Mechanisms regulating inflammation associated with type 2 diabetes, cancer identified
A study led by researchers at Boston University School of Medicine (BUSM) has identified epigenetic mechanisms that connect a variety of diseases associated with inflammation. Utilizing molecular analyses of gene expression in macrophages, which are cells largely responsible for inflammation, researchers have shown that inhibiting a defined group of proteins could help decrease the inflammatory response associated with diseases such as obesity, type 2 diabetes, cancer and sepsis.
The study, which is published online in the Journal of Immunology, was led by first author Anna C. Belkina, MD, PhD, a researcher in the department of microbiology at BUSM, and senior author Gerald V. Denis, PhD, associate professor of pharmacology and medicine at BUSM.
Epigenetics is an emerging field of study exploring how genetically identical cells express their genes differently, resulting in different phenotypes, due to mechanisms other than DNA sequence changes.
Previous studies have shown that a gene, called Brd2, is associated with high insulin production and excessive adipose (fat) tissue expansion that drives obesity when Brd2 levels are low and cancer when Brd2 levels are high. The Brd2 gene is a member of the Bromodomain Extra Terminal (BET) family of proteins and is closely related to Brd4, which is important in highly lethal carcinomas in young people, as well as in the replication of Human Immunodeficiency Virus (HIV).

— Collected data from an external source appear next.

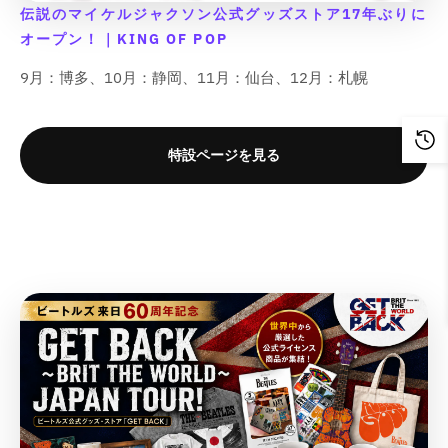
r
r
r
r
;
;
;
;
伝説のマイケルジャクソン公式グッズストア17年ぶりに
を
を
を
を
u
u
u
u
p
p
p
p
p
p
p
p
o
o
o
o
減
増
減
増
オープン！｜KING OF POP
o
o
o
o
r
r
r
r
t
t
t
t
ら
や
ら
や
l
l
l
l
o
o
o
o
9月：博多、10月：静岡、11月：仙台、12月：札幌
;
;
;
;
a
a
a
a
す
す
す
す
d
d
d
d
{
{
{
{
t
t
t
t
&
&
&
&
u
u
u
u
{
{
{
{
i
i
i
i
q
q
q
q
c
c
c
c
p
p
p
p
o
o
o
o
u
u
u
u
特設ページを見る
t
t
t
t
r
r
r
r
n
n
n
n
o
o
o
o
&
&
&
&
o
o
o
o
v
v
v
v
t
t
t
t
q
q
q
q
d
d
d
d
a
a
a
a
;
;
;
;
u
u
u
u
u
u
u
u
l
l
l
l
o
o
o
o
c
c
c
c
u
u
u
u
t
t
t
t
t
t
t
t
e
e
e
e
;
;
;
;
}
}
}
}
&
&
&
&
f
f
f
f
}
}
}
}
q
q
q
q
o
o
o
o
の
の
の
の
u
u
u
u
r
r
r
r
o
o
o
o
数
数
数
数
&
&
&
&
t
t
t
t
量
量
量
量
q
q
q
q
;
;
;
;
を
を
を
を
u
u
u
u
p
p
p
p
o
o
o
o
減
増
減
増
r
r
r
r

The BET family proteins control gene expression epigenetically by acting on chromatin, the packaging material for genes, rather than on DNA directly. This mechanism of action is being explored because the interactions are not reflected in genome sequencing information or captured through DNA-based genetic analysis. In addition, this layer of gene regulation has recently been shown to be a potential target in the development of novel epigenetic drugs that could target several diseases at once.
The study results show that proteins in the BET family have a strong influence on the production of pro-inflammatory cytokines in macrophages. This indicates that the defined family of proteins govern many aspects of acute inflammatory diseases, such as type 2 diabetes, sepsis and cardiovascular disease, among others, and that they should be explored as a potential target to treat a wide variety of diseases.
"Our study suggests that it is not a coincidence that patients with diabetes experience higher risk of death from cancer, or that patients with chronic inflammatory diseases, such as atherosclerosis and insulin resistance, also are more likely to be obese or suffer from inflammatory complications," said Belkina. "This requires us to think of diverse diseases of different organs as much more closely related than our current division of medical specialities allows."
Future research should explore how to successfully and safely target and inhibit these proteins in order to stop the inflammatory response associated with a variety of diseases.